Qu’est-ce que Pat Gelsinger fait aujourd’hui ?
Il siège au conseil d’un fournisseur d’équipements semi-conducteurs privé et reste actif dans les analyses du secteur. Il crédite explicitement la réussite de la phase d’exécution menée par Tan.
Un autre PDG au profil similaire à Gelsinger aurait-il pu conclure l’accord Google ?
Probablement pas aussi vite. Les négociations ont nécessité une reconstruction relationnelle de haut niveau que Tan était particulièrement bien placé pour mener, fort de ses trente ans chez Walden. Un autre PDG technologue aurait sans doute mis deux à trois ans de plus pour bâtir cette confiance client.
Conclusion
Pat Gelsinger a engagé Intel dans la stratégie IDM 2.0, soutenu la R&D 18A pendant trois ans de consommation de cash et maintenu la Fab 52 en Arizona dans les délais. Ces décisions structurantes ont rendu possible la revalorisation actuelle de la fonderie Intel. Les écarts d’exécution qui ont entraîné son départ (retards, prévisions trop optimistes, relation client à reconstruire) étaient réels et le conseil a justement décidé de changer de profil de dirigeant.

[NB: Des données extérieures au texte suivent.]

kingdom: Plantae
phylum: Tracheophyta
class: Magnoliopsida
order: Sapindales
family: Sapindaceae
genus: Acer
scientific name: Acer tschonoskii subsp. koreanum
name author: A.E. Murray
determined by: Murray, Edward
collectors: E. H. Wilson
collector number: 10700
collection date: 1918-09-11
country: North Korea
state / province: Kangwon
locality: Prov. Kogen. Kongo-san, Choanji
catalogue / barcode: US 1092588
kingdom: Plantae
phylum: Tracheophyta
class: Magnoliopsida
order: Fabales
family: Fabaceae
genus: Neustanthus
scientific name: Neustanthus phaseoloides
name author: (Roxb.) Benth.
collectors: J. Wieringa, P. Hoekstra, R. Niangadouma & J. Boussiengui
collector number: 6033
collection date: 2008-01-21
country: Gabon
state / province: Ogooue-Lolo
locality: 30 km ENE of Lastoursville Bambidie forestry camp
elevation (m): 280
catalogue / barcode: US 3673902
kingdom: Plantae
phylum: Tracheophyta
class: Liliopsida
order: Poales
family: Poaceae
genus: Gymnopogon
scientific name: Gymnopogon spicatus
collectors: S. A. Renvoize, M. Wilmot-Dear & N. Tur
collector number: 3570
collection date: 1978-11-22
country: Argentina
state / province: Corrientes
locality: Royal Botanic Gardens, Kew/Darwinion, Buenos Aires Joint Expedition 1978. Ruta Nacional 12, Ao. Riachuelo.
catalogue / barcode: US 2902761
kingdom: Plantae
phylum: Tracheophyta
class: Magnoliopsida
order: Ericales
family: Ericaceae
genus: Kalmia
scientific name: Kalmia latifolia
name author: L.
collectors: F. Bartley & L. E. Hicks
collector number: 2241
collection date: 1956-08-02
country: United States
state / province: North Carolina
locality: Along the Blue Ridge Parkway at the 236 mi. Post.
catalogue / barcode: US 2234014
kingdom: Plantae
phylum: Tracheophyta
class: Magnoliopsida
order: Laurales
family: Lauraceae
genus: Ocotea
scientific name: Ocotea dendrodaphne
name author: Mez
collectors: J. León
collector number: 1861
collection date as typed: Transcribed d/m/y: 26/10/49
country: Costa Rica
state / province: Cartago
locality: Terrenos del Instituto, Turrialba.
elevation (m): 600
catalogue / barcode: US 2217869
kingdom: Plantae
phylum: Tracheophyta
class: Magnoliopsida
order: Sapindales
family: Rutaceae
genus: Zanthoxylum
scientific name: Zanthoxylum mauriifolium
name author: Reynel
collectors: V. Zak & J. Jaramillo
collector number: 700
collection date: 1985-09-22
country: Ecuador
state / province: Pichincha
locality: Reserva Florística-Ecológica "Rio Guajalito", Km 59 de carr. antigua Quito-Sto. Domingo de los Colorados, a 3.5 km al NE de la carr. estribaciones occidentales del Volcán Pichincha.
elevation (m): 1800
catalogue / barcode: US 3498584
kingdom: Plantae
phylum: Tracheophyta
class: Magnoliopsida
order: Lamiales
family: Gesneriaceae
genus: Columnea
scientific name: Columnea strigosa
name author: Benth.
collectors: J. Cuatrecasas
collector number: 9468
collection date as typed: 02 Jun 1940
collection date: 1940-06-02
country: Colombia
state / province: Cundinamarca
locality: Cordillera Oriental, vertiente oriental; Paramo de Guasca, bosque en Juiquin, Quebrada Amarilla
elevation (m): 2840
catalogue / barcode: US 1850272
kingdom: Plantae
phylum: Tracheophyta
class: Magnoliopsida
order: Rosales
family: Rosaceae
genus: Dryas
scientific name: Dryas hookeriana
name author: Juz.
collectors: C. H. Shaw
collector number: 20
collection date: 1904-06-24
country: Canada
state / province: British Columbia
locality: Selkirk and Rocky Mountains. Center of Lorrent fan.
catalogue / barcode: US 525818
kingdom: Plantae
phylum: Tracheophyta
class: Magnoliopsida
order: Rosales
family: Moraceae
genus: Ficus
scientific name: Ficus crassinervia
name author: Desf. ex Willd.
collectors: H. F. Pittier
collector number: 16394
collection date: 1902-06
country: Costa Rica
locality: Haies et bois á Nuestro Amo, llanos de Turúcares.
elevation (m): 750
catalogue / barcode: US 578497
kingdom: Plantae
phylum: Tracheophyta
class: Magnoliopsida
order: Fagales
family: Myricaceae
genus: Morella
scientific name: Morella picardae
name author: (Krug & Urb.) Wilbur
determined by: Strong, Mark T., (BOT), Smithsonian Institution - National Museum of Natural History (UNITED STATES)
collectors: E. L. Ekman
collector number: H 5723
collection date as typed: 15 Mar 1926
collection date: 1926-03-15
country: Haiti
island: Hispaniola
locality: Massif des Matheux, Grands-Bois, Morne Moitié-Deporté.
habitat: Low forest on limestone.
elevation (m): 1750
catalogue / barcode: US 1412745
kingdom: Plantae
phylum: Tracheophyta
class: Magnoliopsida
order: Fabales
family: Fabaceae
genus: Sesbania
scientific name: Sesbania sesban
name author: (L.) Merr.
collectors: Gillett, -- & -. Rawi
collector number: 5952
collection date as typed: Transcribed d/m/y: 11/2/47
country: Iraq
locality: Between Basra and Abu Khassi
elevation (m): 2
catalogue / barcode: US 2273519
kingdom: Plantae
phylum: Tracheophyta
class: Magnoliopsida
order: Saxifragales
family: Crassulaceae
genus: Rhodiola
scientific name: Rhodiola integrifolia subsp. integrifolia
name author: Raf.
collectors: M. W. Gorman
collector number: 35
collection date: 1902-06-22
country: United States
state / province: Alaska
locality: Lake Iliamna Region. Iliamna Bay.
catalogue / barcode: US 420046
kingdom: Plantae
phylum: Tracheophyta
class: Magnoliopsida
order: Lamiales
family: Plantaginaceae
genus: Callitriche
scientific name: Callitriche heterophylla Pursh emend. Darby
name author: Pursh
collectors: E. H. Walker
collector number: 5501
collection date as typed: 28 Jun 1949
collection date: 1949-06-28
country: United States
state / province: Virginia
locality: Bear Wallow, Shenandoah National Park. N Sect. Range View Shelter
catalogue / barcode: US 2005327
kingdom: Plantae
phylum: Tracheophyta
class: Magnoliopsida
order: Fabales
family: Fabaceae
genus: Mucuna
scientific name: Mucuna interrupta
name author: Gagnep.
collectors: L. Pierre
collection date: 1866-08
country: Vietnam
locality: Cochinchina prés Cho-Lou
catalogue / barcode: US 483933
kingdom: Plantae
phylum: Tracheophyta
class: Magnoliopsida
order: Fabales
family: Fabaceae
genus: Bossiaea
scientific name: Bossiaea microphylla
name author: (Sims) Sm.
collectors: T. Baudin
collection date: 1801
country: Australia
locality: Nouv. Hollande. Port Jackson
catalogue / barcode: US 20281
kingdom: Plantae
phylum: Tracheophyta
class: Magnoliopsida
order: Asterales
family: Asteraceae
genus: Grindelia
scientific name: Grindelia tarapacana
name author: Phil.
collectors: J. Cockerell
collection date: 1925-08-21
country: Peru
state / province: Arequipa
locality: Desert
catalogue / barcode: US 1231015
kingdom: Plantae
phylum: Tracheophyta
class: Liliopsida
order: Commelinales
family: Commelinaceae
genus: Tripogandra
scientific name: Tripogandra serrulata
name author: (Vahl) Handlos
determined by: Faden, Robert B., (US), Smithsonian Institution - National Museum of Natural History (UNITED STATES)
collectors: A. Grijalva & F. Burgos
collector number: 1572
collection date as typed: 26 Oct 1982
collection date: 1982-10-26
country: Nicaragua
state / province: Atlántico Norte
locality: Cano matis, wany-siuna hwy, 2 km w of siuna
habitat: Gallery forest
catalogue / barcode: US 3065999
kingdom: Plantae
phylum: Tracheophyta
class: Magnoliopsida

La victoire de Google sur le 18A valide la pertinence du choix stratégique et démontre que la nouvelle équipe sait concrétiser cette vision. L’histoire du retour d’Intel exige à la fois les engagements de l’ère Gelsinger et la reconstruction client portée par Tan. Aucun des deux aspects n’aurait suffi seul à produire la situation actuelle.
Cet article est fourni à des fins d’information uniquement et ne constitue pas un conseil financier ou en investissement. Le trading de cryptomonnaies comporte des risques importants. Faites toujours vos propres recherches avant de prendre des décisions de trading.